## Exercise
Some entries follow. Reproduce exactly the lines starting at the one with "Seguir en Instagram" and stopping after the one with "se a řekl, že".

-------- Study material --------

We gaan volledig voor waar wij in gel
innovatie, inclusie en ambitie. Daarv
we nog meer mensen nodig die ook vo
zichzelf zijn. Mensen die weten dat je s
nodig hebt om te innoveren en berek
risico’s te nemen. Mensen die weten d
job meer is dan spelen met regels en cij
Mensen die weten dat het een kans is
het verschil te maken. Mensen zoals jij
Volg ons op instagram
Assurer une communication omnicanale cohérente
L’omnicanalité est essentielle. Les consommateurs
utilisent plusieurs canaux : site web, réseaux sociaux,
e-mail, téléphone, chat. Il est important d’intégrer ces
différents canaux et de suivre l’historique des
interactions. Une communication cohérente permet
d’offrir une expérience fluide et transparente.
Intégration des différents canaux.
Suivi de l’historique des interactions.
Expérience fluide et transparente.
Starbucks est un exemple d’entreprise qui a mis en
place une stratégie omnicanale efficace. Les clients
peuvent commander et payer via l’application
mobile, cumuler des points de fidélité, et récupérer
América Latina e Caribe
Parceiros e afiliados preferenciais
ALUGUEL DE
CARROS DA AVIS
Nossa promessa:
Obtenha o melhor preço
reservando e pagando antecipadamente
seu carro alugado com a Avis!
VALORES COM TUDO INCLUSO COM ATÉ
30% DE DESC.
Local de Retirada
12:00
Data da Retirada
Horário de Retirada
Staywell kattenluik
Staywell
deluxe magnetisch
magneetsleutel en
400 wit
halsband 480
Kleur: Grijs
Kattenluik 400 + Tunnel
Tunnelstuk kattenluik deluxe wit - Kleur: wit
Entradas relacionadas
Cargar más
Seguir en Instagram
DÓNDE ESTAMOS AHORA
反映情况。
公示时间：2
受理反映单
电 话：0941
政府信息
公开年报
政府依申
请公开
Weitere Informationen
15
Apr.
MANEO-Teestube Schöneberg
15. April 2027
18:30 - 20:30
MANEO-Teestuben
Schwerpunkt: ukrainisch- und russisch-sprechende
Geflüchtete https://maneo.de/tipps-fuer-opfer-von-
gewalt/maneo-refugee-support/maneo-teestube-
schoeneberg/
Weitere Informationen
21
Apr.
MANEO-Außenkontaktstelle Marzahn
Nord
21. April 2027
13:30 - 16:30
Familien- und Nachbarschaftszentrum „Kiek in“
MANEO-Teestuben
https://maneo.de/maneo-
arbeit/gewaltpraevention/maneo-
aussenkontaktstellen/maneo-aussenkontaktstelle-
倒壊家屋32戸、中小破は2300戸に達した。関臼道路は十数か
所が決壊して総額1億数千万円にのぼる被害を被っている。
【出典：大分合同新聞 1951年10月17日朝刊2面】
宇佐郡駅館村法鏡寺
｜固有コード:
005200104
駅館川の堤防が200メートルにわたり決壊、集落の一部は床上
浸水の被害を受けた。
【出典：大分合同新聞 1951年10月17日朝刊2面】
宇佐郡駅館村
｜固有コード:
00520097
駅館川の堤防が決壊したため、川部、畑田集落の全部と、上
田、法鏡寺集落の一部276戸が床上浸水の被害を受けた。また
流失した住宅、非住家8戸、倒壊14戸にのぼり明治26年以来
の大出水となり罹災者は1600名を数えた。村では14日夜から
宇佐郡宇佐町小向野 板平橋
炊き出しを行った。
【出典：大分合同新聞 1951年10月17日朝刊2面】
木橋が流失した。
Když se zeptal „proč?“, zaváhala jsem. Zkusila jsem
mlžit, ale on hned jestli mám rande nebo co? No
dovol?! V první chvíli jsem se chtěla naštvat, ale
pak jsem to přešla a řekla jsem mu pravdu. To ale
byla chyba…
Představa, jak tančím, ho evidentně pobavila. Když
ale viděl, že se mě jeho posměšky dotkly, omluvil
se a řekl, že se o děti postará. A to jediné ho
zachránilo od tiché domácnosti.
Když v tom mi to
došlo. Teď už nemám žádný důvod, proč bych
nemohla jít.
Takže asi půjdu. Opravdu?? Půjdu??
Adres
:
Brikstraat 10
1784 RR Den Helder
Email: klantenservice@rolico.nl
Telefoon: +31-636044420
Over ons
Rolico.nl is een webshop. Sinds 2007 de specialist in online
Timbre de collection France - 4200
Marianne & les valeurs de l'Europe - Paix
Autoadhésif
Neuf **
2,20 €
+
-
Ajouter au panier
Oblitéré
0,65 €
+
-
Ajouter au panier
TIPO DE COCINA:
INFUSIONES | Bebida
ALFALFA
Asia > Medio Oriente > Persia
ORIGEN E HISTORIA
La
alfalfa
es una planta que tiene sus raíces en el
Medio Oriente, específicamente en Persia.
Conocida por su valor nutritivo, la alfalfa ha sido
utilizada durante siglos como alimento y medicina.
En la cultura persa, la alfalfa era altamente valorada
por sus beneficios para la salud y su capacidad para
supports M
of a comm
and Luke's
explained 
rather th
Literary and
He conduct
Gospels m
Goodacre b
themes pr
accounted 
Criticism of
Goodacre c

--------

## Answer space
Seguir en Instagram
DÓNDE ESTAMOS AHORA
反映情况。
公示时间：2
受理反映单
电 话：0941
政府信息
公开年报
政府依申
请公开
Weitere Informationen
15
Apr.
MANEO-Teestube Schöneberg
15. April 2027
18:30 - 20:30
MANEO-Teestuben
Schwerpunkt: ukrainisch- und russisch-sprechende
Geflüchtete https://maneo.de/tipps-fuer-opfer-von-
gewalt/maneo-refugee-support/maneo-teestube-
schoeneberg/
Weitere Informationen
21
Apr.
MANEO-Außenkontaktstelle Marzahn
Nord
21. April 2027
13:30 - 16:30
Familien- und Nachbarschaftszentrum „Kiek in“
MANEO-Teestuben
https://maneo.de/maneo-
arbeit/gewaltpraevention/maneo-
aussenkontaktstellen/maneo-aussenkontaktstelle-
倒壊家屋32戸、中小破は2300戸に達した。関臼道路は十数か
所が決壊して総額1億数千万円にのぼる被害を被っている。
【出典：大分合同新聞 1951年10月17日朝刊2面】
宇佐郡駅館村法鏡寺
｜固有コード:
005200104
駅館川の堤防が200メートルにわたり決壊、集落の一部は床上
浸水の被害を受けた。
【出典：大分合同新聞 1951年10月17日朝刊2面】
宇佐郡駅館村
｜固有コード:
00520097
駅館川の堤防が決壊したため、川部、畑田集落の全部と、上
田、法鏡寺集落の一部276戸が床上浸水の被害を受けた。また
流失した住宅、非住家8戸、倒壊14戸にのぼり明治26年以来
の大出水となり罹災者は1600名を数えた。村では14日夜から
宇佐郡宇佐町小向野 板平橋
炊き出しを行った。
【出典：大分合同新聞 1951年10月17日朝刊2面】
木橋が流失した。
Když se zeptal „proč?“, zaváhala jsem. Zkusila jsem
mlžit, ale on hned jestli mám rande nebo co? No
dovol?! V první chvíli jsem se chtěla naštvat, ale
pak jsem to přešla a řekla jsem mu pravdu. To ale
byla chyba…
Představa, jak tančím, ho evidentně pobavila. Když
ale viděl, že se mě jeho posměšky dotkly, omluvil
se a řekl, že se o děti postará. A to jediné ho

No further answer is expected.